A local Algerian source said 60 foreigners were still in the facility and some were being held hostage, but it was unclear how many and how many might be in hiding elsewhere in the sprawling compound. It was also not known if some might have been killed and the bodies not found.
Those still unaccounted for included 10 from Japan, eight Norwegians and a number of Britons put by Cameron at "less than 30". Washington has said a number of Americans were among the hostages, without giving details, and the local source said a US aircraft landed nearby on Friday. As Western leaders clamoured for news of their nationals, several expressed anger they had not been consulted by the Algerian government about its decision to storm the facility. Algeria's state news agency said earlier more than half of 132 foreign hostages were freed and that the army had rescued 650 hostages, 573 of whom were Algerians.
Mauritania's ANI news agency said a spokesman for the kidnappers identified themselves as the "Battalion of Blood". Earlier, the militants said they were holding 41 foreign nationals, including Americans, French, British, Norwegian and Japanese workers.
Algerian authorities earlier said the kidnappers were Algerians and operating under orders from Mokhtar Belmokhtar, a former commander of the Al Qaeda in the Islamic Maghreb (AQIM). A statement purported to be from the hostage-takers called for an end to the French military intervention against Islamist rebels in neighbouring Mali.
Algerian forces stormed the desert complex to free hundreds of captives taken by Islamist militants, who threatened to attack other energy installations. The attack, which plunged capitals around the world into cirsis mode, is a serious escalation of unrest in northwestern Africa, where French forces have been in Mali since last week fighting an Islamist takeover of Timbuktu and other towns.

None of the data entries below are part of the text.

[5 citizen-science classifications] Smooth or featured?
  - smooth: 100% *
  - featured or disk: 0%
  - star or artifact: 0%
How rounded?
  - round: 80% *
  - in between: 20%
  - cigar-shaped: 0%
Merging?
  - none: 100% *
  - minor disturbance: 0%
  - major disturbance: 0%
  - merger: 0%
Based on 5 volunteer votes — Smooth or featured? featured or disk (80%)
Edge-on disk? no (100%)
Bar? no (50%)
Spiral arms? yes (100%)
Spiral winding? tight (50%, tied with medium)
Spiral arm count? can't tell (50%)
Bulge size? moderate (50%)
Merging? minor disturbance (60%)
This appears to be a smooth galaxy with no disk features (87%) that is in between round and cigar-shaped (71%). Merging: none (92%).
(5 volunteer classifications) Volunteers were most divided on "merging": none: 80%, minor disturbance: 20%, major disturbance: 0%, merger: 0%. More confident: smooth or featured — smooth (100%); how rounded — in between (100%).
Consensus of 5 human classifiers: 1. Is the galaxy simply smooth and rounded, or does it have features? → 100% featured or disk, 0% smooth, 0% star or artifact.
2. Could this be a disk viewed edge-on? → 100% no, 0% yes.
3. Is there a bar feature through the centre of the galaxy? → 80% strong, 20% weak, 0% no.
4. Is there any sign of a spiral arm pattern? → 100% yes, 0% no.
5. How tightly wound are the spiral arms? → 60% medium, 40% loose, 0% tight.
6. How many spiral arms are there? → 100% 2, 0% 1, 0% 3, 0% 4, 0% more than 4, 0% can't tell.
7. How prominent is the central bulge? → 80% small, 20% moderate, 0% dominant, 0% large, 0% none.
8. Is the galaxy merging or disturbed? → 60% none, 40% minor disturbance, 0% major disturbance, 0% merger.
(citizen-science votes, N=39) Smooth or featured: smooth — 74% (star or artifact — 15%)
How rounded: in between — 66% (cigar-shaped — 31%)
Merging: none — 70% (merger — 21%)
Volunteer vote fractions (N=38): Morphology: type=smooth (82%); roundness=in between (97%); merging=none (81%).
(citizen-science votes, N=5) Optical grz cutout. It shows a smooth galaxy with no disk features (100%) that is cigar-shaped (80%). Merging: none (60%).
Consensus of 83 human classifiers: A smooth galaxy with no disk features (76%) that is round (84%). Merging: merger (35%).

"We are still dealing with a fluid and dangerous situation where a part of the terrorist threat has been eliminated in one part of the site, but there still remains a threat in another part," British prime minister David Cameron told his parliament. "(The army) is still trying to achieve a 'peaceful outcome' before neutralising the terrorist group that is holed up in the (facility) and freeing a group of hostages that is still being held," it said, quoting a security source.
Thirty hostages, including several Westerners, were killed during Thursday's assault, along with at least 18 of their captors, who said they had taken the site as retaliation for French intervention against Islamists in neighbouring Mali.